╭─ Entries shown

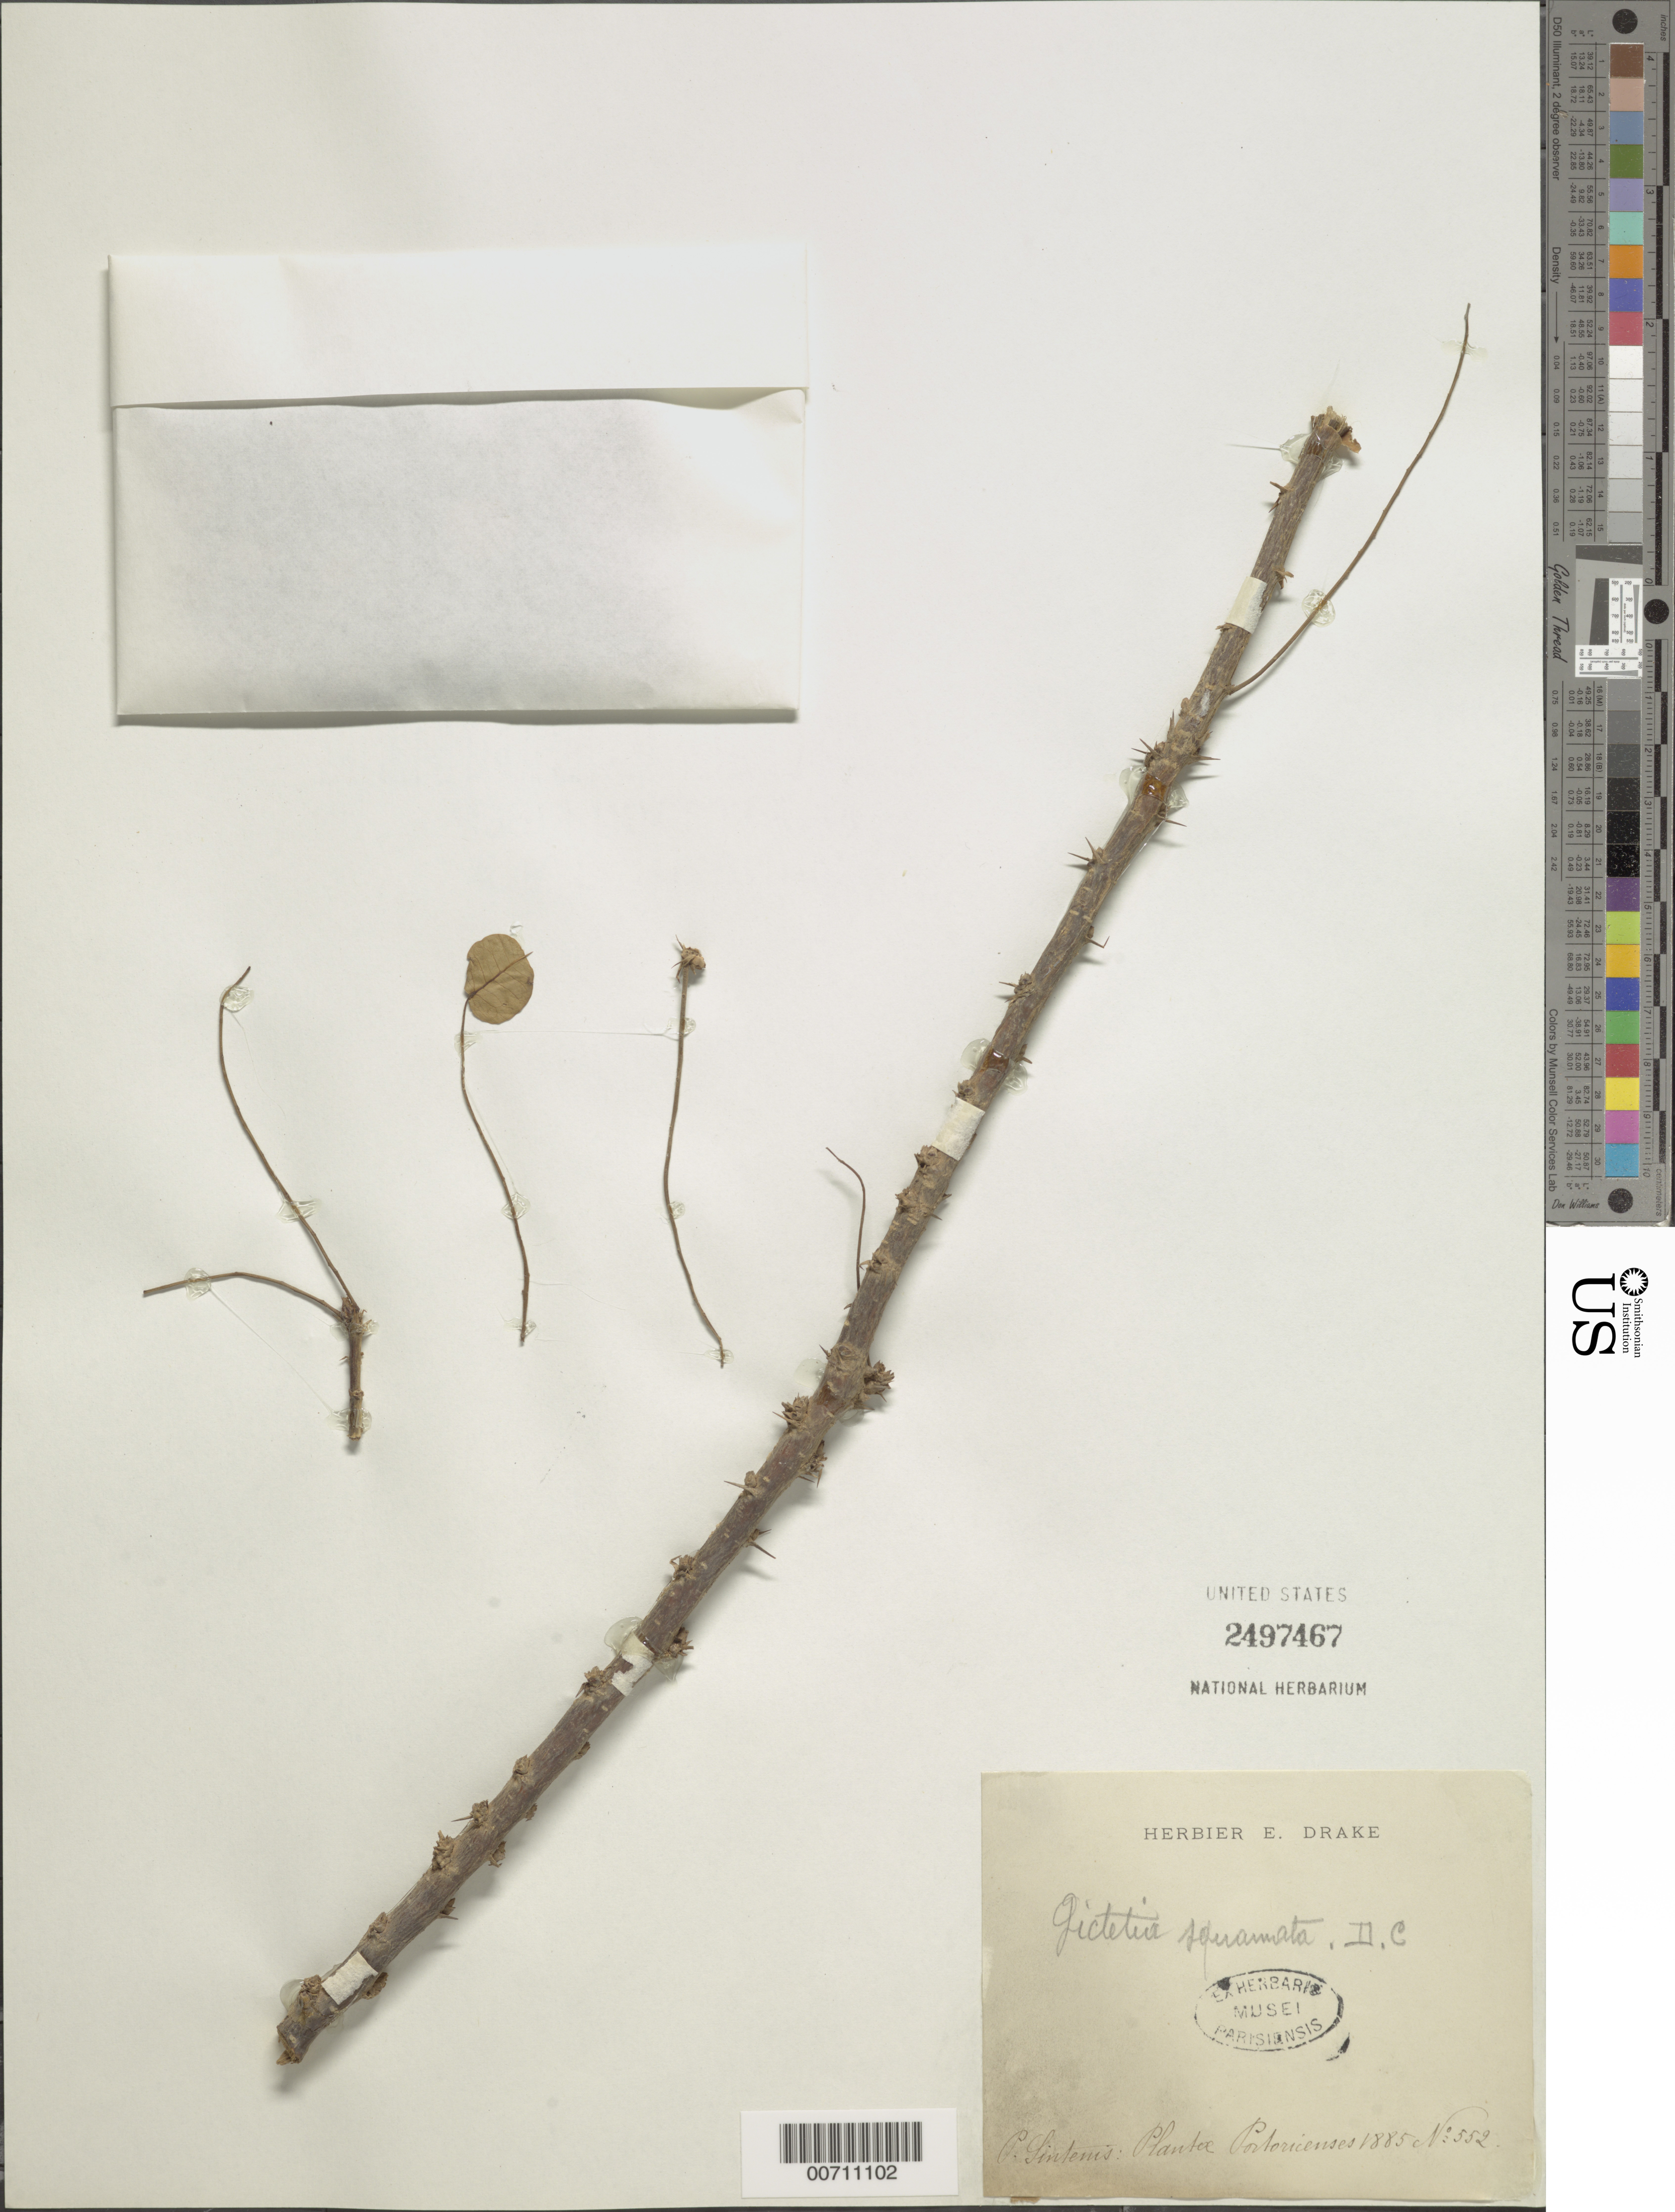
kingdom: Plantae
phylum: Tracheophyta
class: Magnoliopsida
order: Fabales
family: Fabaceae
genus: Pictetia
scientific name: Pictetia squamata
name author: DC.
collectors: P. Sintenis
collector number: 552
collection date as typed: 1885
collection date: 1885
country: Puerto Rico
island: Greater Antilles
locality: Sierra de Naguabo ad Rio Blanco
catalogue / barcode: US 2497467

╰─

- _Stated exercise_:
Can you rewrite the part of the records that opens with the line containing "collector number: 552" and closes at the end of the records, changing "catalogue" to "catalog" and leaving everything else as it is?

- _Written solution_:
collector number: 552
collection date as typed: 1885
collection date: 1885
country: Puerto Rico
island: Greater Antilles
locality: Sierra de Naguabo ad Rio Blanco
catalog / barcode: US 2497467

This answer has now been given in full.